SemiAnalysis calling MU bearish in 2026 has basically gone beyond “bad analysis.”
At this point, it is becoming low-grade, amateur-hour counter-signal material.
Just look at the numbers.
Early January
They said Micron’s HBM4 sample pin speed looked weak and was falling behind SK Hynix / Samsung.
MU was around $430 at the time. Now it is $920+. Up more than 114%.
January 28
They said Nvidia Rubin’s first-year HBM4 orders showed “no Micron visibility.”
MU was $435.28 at the time. Now it is $920+. Up more than 111%.
February 6 — the big one
They claimed Micron’s HBM4 share in the first 12 months of Rubin was basically cut to zero.
MU was $394.69 at the time. Now it is $920+. Up more than 133%.
From the March low of $321, MU is up more than 186%.
June 4–5
Now they are pushing another narrative: NVDA allegedly cut Vera CPU-side SOCAMM DRAM from 55TB to 28TB, implying memory demand is cooling.
MU closed at $996 on June 4 and dropped to $920+ on June 5, down 7.5% in one day.
But even after that drop, MU is still 133% higher than when they published the February “Micron has no share” piece.
This is no longer just “getting one call wrong.”
This is repeatedly using a very confident tone, dressing up supply-chain storytelling as deep industry research, and then getting slapped in the face by the stock price, fundamentals, and the AI memory supercycle.

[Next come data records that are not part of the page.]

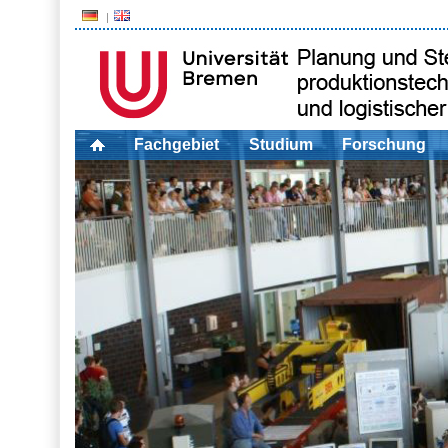
Fachgebiet
Studium
Forschung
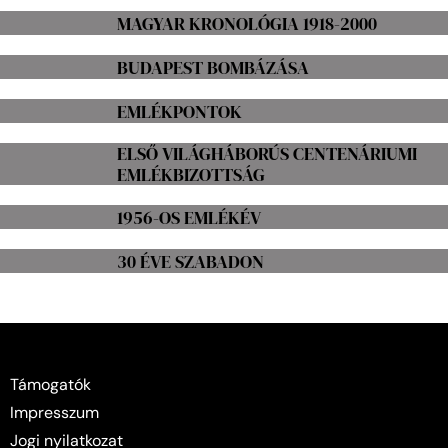
MAGYAR KRONOLÓGIA 1918-2000
BUDAPEST BOMBÁZÁSA
EMLÉKPONTOK
ELSŐ VILÁGHÁBORÚS CENTENÁRIUMI
EMLÉKBIZOTTSÁG
1956-OS EMLÉKÉV
30 ÉVE SZABADON
Támogatók
Impresszum
Jogi nyilatkozat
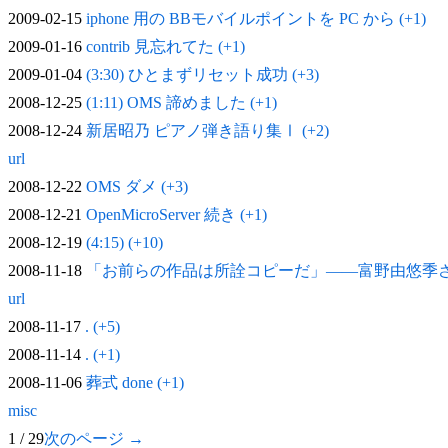
2009-02-15
iphone 用の BBモバイルポイントを PC から (+1)
2009-01-16
contrib 見忘れてた (+1)
2009-01-04
(3:30) ひとまずリセット成功 (+3)
2008-12-25
(1:11) OMS 諦めました (+1)
2008-12-24
新居昭乃 ピアノ弾き語り集Ⅰ (+2)
url
2008-12-22
OMS ダメ (+3)
2008-12-21
OpenMicroServer 続き (+1)
2008-12-19
(4:15) (+10)
2008-11-18
「お前らの作品は所詮コピーだ」——富野由悠季
url
2008-11-17
. (+5)
2008-11-14
. (+1)
2008-11-06
葬式 done (+1)
misc
1 / 29
次のページ →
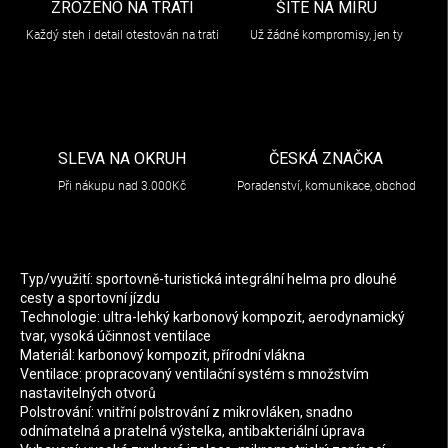
ZROZENO NA TRATI
ŠITÉ NA MÍRU
Každý steh i detail otestován na trati
Už žádné kompromisy, jen ty
SLEVA NA OKRUH
ČESKÁ ZNAČKA
Při nákupu nad 3.000Kč
Poradenství, komunikace, obchod
Typ/využití: sportovně-turistická integrální helma pro dlouhé
cesty a sportovní jízdu
Technologie: ultra-lehký karbonový kompozit, aerodynamický
tvar, vysoká účinnost ventilace
Materiál: karbonový kompozit, přírodní vlákna
Ventilace: propracovaný ventilační systém s množstvím
nastavitelných otvorů
Polstrování: vnitřní polstrování z mikrovláken, snadno
odnímatelná a pratelná výstelka, antibakteriální úprava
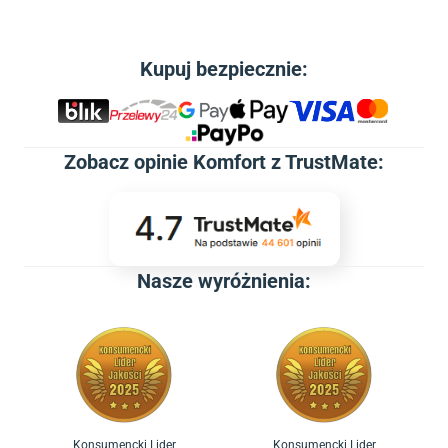
Kupuj bezpiecznie:
Zobacz
opinie Komfort z TrustMate
:
Nasze wyróżnienia:
Konsumencki Lider
Konsumencki Lider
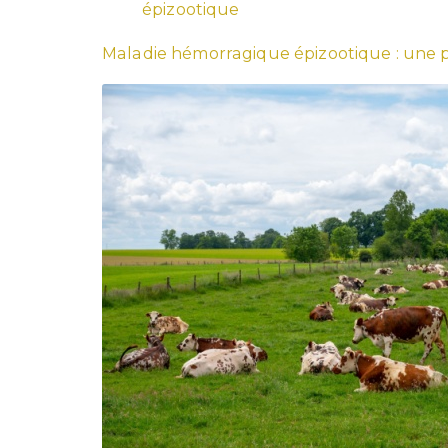
épizootique
Maladie hémorragique épizootique : une pr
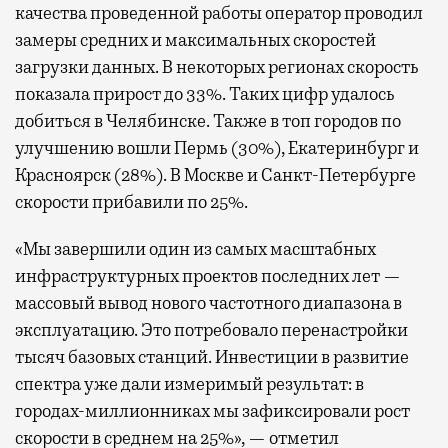
качества проведенной работы оператор проводил
замеры средних и максимальных скоростей
загрузки данных. В некоторых регионах скорость
показала прирост до 33%. Таких цифр удалось
добиться в Челябинске. Также в топ городов по
улучшению вошли Пермь (30%), Екатеринбург и
Красноярск (28%). В Москве и Санкт-Петербурге
скорости прибавили по 25%.
«Мы завершили один из самых масштабных
инфраструктурных проектов последних лет —
массовый вывод нового частотного диапазона в
эксплуатацию. Это потребовало перенастройки
тысяч базовых станций. Инвестиции в развитие
спектра уже дали измеримый результат: в
городах-миллионниках мы зафиксировали рост
скорости в среднем на 25%», — отметил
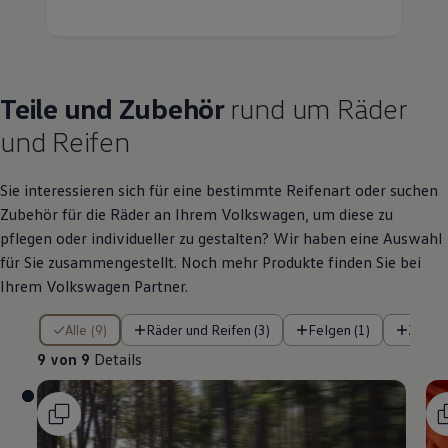
Teile
und
Zubehör
rund um Räder
und Reifen
Sie interessieren sich für eine bestimmte Reifenart oder suchen
Zubehör
für die Räder an Ihrem
Volkswagen
, um diese zu
pflegen oder individueller zu gestalten? Wir haben eine Auswahl
für Sie zusammengestellt. Noch mehr Produkte finden Sie bei
Ihrem
Volkswagen
Partner.
9 von 9 Details
Alle (9)
Räder und Reifen (3)
Felgen (1)
Zubeh
9 von 9
Details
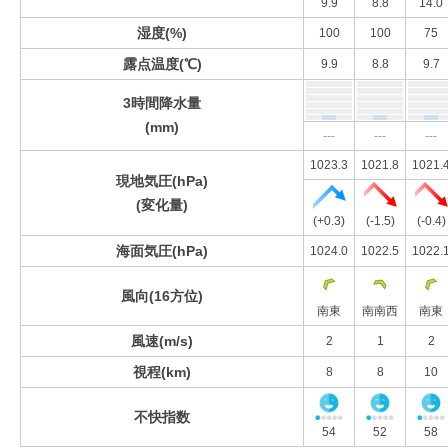
9.9
8.8
14.0
湿度(%)
100
100
75
露点温度(℃)
9.9
8.8
9.7
3時間降水量
(mm)
---
---
---
1023.3
1021.8
1021.
現地気圧(hPa)
(変化量)
(+0.3)
(-1.5)
(-0.4)
海面気圧(hPa)
1024.0
1022.5
1022.
風向(16方位)
南東
南南西
南東
風速(m/s)
2
1
2
視程(km)
8
8
10
不快指数
54
52
58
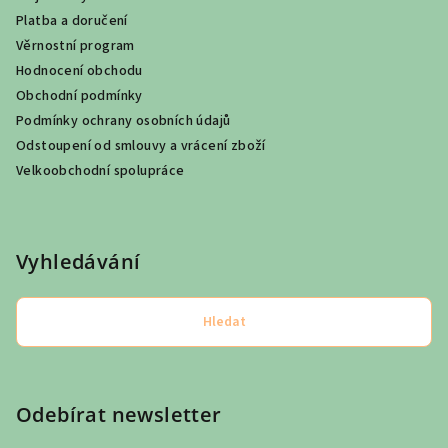
Platba a doručení
Věrnostní program
Hodnocení obchodu
Obchodní podmínky
Podmínky ochrany osobních údajů
Odstoupení od smlouvy a vrácení zboží
Velkoobchodní spolupráce
Vyhledávání
Hledat
Odebírat newsletter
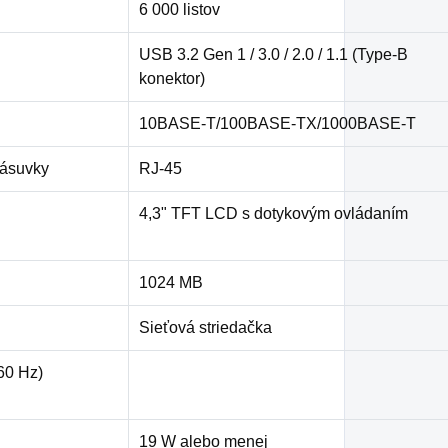
6 000 listov
USB 3.2 Gen 1 / 3.0 / 2.0 / 1.1 (Type-B
konektor)
10BASE-T/100BASE-TX/1000BASE-T
zásuvky
RJ-45
4,3" TFT LCD s dotykovým ovládaním
1024 MB
Sieťová striedačka
60 Hz)
19 W alebo menej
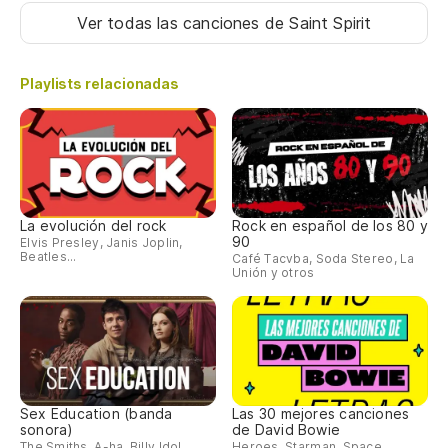
Ver todas las canciones
de Saint Spirit
Playlists relacionadas
La evolución del rock
Rock en español de los 80 y
90
Elvis Presley, Janis Joplin,
Beatles...
Café Tacvba, Soda Stereo, La
Unión y otros
Sex Education (banda
Las 30 mejores canciones
sonora)
de David Bowie
The Smiths, A-ha, Billy Idol...
Heroes, Starman, Space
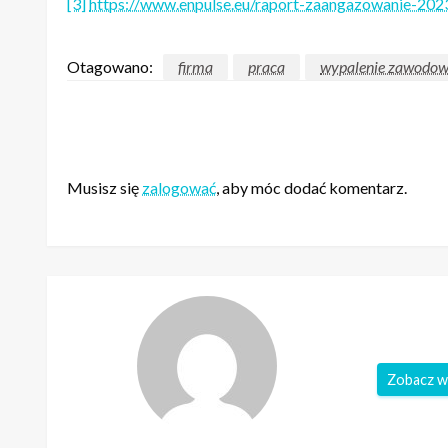
[3]
https://www.enpulse.eu/raport-zaangazowanie-202
Otagowano:
firma
praca
wypalenie zawodo
ZOSTAW ODPOWIEDŹ
Musisz się
zalogować
, aby móc dodać komentarz.
Zobacz w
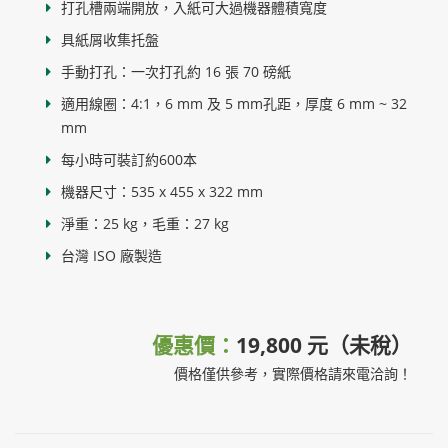
打孔槽兩端開放，入紙可大過機器體積寬度
具紙屑收集托盤
手動打孔：一次打孔約 16 張 70 磅紙
適用線圈：4:1，6 mm 及 5 mm孔距，厚度 6 mm ~ 32
mm
每小時可裝訂約600本
機器尺寸：535 x 455 x 322 mm
淨重：25 kg，毛重：27 kg
台灣 ISO 廠製造
優惠價：
19,800 元（未稅）
價格僅供參考，實際價格請來電洽詢！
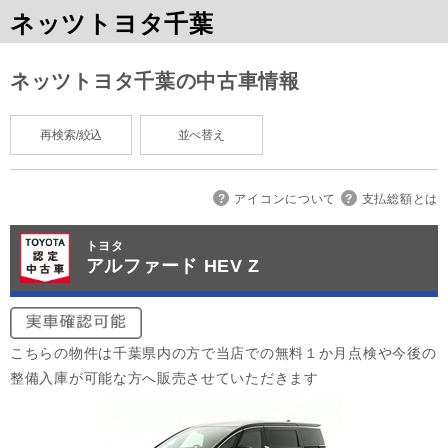
ネッツトヨタ千葉
ネッツトヨタ千葉の中古車情報
再検索/絞込
並べ替え
アイコンについて
支払総額とは
トヨタ
アルファード HEV Z
こちらの物件は千葉県内の方で当店での無料１か月点検や今後の
整備入庫が可能な方へ販売させていただきます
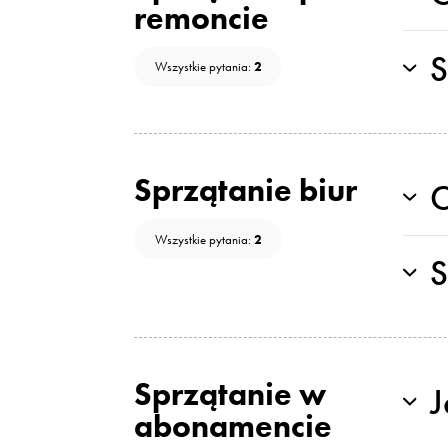
remoncie
S
2
Wszystkie pytania:
Sprzątanie biur
C
2
Wszystkie pytania:
S
Sprzątanie w
J
abonamencie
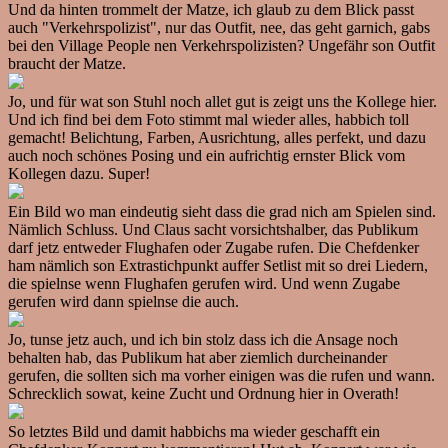
Und da hinten trommelt der Matze, ich glaub zu dem Blick passt
auch "Verkehrspolizist", nur das Outfit, nee, das geht garnich, gabs
bei den Village People nen Verkehrspolizisten? Ungefähr son Outfit
braucht der Matze.
Jo, und für wat son Stuhl noch allet gut is zeigt uns the Kollege hier.
Und ich find bei dem Foto stimmt mal wieder alles, habbich toll
gemacht! Belichtung, Farben, Ausrichtung, alles perfekt, und dazu
auch noch schönes Posing und ein aufrichtig ernster Blick vom
Kollegen dazu. Super!
Ein Bild wo man eindeutig sieht dass die grad nich am Spielen sind.
Nämlich Schluss. Und Claus sacht vorsichtshalber, das Publikum
darf jetz entweder Flughafen oder Zugabe rufen. Die Chefdenker
ham nämlich son Extrastichpunkt auffer Setlist mit so drei Liedern,
die spielnse wenn Flughafen gerufen wird. Und wenn Zugabe
gerufen wird dann spielnse die auch.
Jo, tunse jetz auch, und ich bin stolz dass ich die Ansage noch
behalten hab, das Publikum hat aber ziemlich durcheinander
gerufen, die sollten sich ma vorher einigen was die rufen und wann.
Schrecklich sowat, keine Zucht und Ordnung hier in Overath!
So letztes Bild und damit habbichs ma wieder geschafft ein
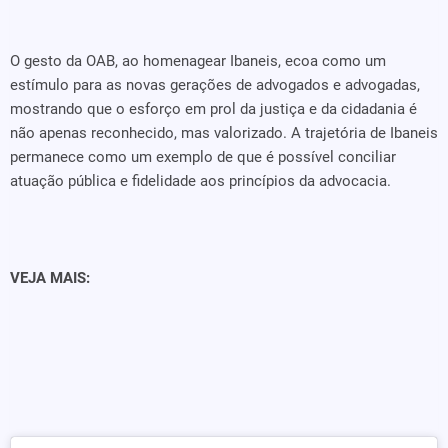
O gesto da OAB, ao homenagear Ibaneis, ecoa como um
estímulo para as novas gerações de advogados e advogadas,
mostrando que o esforço em prol da justiça e da cidadania é
não apenas reconhecido, mas valorizado. A trajetória de Ibaneis
permanece como um exemplo de que é possível conciliar
atuação pública e fidelidade aos princípios da advocacia.
VEJA MAIS:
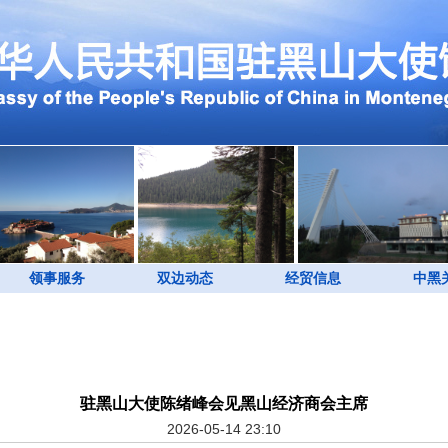
领事服务
双边动态
经贸信息
中黑
驻黑山大使陈绪峰会见黑山经济商会主席
2026-05-14 23:10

The problem with SemiAnalysis is not that they are bearish.
Being bearish is fine. Being skeptical is fine.
The problem is that they keep framing Micron as if it is being pushed out of HBM4, while MU has gone from the low $300s to over $900.
With that level of accuracy, maybe stop branding it as “deep research.”
To put it bluntly, this looks more like a low-grade amateur counter-indicator wearing a professional costume.
Every time SemiAnalysis comes out to trash MU, the market gets scared for a minute.
Long term, it has basically been free shares handed to us.